A Counter Elites show will always be an unpredictable affair, looking to capture the dangerous edginess and haphazardness of early punk. That’s the satire — these are accomplished musicians trying their hand at this punk game and having a laugh doing it. If they do have a bad show, they shrug it off and put it down to experience.
“A basement show in Hamtramck was not so good,” Berz says. “I broke a string and I play leftie, so I can’t just pick up someone else’s bass. I didn’t have a backup or any strings with me. We only made it through a third of the set, and it was a bummer because we’d waited all night to play.”
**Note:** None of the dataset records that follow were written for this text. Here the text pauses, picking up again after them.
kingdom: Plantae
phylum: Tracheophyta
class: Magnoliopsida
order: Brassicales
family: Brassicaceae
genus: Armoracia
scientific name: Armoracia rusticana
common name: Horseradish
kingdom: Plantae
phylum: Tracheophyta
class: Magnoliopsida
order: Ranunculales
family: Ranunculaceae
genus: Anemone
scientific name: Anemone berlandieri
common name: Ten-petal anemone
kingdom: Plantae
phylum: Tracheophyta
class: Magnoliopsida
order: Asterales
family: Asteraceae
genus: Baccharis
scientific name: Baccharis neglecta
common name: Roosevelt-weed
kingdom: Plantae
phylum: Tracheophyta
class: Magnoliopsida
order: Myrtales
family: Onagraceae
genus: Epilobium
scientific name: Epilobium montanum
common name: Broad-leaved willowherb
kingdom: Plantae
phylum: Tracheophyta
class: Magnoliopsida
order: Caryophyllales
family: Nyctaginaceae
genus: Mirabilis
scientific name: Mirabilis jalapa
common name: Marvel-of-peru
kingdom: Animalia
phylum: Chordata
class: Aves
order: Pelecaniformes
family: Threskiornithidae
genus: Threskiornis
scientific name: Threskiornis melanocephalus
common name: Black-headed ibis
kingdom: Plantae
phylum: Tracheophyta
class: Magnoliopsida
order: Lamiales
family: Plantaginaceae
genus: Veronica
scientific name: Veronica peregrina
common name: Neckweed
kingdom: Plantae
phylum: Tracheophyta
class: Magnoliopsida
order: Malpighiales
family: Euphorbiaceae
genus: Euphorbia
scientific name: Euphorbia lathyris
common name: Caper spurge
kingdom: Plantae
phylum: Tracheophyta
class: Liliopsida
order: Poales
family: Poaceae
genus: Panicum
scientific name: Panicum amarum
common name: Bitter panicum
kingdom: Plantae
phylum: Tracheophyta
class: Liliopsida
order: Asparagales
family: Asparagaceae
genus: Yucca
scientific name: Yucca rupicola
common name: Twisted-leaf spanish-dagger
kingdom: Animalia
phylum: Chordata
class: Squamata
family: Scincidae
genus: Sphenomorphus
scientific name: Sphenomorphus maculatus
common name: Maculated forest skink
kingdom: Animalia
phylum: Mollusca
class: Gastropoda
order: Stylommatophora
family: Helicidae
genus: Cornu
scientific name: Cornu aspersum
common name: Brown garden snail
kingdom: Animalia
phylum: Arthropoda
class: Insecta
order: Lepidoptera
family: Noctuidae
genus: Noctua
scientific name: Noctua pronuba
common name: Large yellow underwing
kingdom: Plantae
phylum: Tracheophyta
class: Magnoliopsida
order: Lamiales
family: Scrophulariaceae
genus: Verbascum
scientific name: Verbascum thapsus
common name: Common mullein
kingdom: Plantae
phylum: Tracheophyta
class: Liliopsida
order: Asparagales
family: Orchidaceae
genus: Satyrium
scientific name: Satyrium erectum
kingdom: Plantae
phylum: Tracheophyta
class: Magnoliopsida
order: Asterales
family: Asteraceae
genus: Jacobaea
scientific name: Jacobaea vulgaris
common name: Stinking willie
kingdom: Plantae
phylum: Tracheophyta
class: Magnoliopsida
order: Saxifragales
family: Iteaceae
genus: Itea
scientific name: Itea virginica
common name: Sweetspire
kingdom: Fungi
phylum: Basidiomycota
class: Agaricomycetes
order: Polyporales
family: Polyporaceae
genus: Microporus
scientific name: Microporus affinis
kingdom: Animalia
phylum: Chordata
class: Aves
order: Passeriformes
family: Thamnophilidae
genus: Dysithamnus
Like the Dead Kennedys, the Counter Elites yell and preach political slogans, yet it isn’t particularly clear what they’re yelling and preaching about. Ask Berz about his politics and it doesn’t become any clearer. He defines himself as a “staunch individualist,” a top vs. bottom guy rather than left vs. right. He believes the majority of the disagreements between parties are manufactured and, as a result, more serious issues are ignored — and he has a point.
“Any kind of anti-democratic concentration of power is dangerous,” says Berz. “I don’t claim to know anything. What we’d rather do with this group is get people curious, asking questions. In our lyrics, we ask more questions than we proclaim answers. It’s like the Socratic [method]: ‘All I know is that I don’t know nothing.’”
After listening to the debut Are You a Counter Elite? album, you might think you’ve got this band’s number. You might also think you know what these two guys are all about; and you’d be wrong. The first album was recorded quickly with one microphone, but the forthcoming second record will likely be more polished.
“We might actually mic the drums,” says Berz. “We’re going to demo the whole record. The main reason we’re taking a break after this Lager House show is because Shaun’s having a baby in February. He’s going to figure out how to be a dad. At the same time, I’m going to demo the next record and then when we’re ready, we’ll just start chipping away at it. I want the second album to be a significant step up.”
The band had a bunch of newer songs written when they recorded the first record, but they decided to use the Ramones model. The Ramones wrote their first two records at once and then, for the first record, they put out the first songs they wrote, so the second record would see that significant jump in quality.
“We really did save all of the second batch for the second record,” says Berz. “It’s going to be different and there’s a lot more going on. We have a surf rock song, blues, all over the place. We’re going to take our time. Maybe it’ll be out by summer.”
This weekend, the Counter Elites play PJ’s Lager House with Almost Free, among others. Asked what we can expect from the show, even the guys don’t really know how to answer.
“We’re going to play a lot of new songs,” says Berz. “After that, we’re going to take over the world. We’re making bumper stickers. I have one that says ‘Genocide for Emperor’ and one that says ‘Semiautomatic for Dictator.’ Our platform is going to be as ridiculous as we can be.”
Sounds about right.
The Counter Elites play with Almost Free, Inflatable Best Friend and High Arrow at 9 p.m. on Sat., Jan. 11, at PJ’s Lager House; 1254 Michigan Ave., Detroit; 313-961-4668; $5.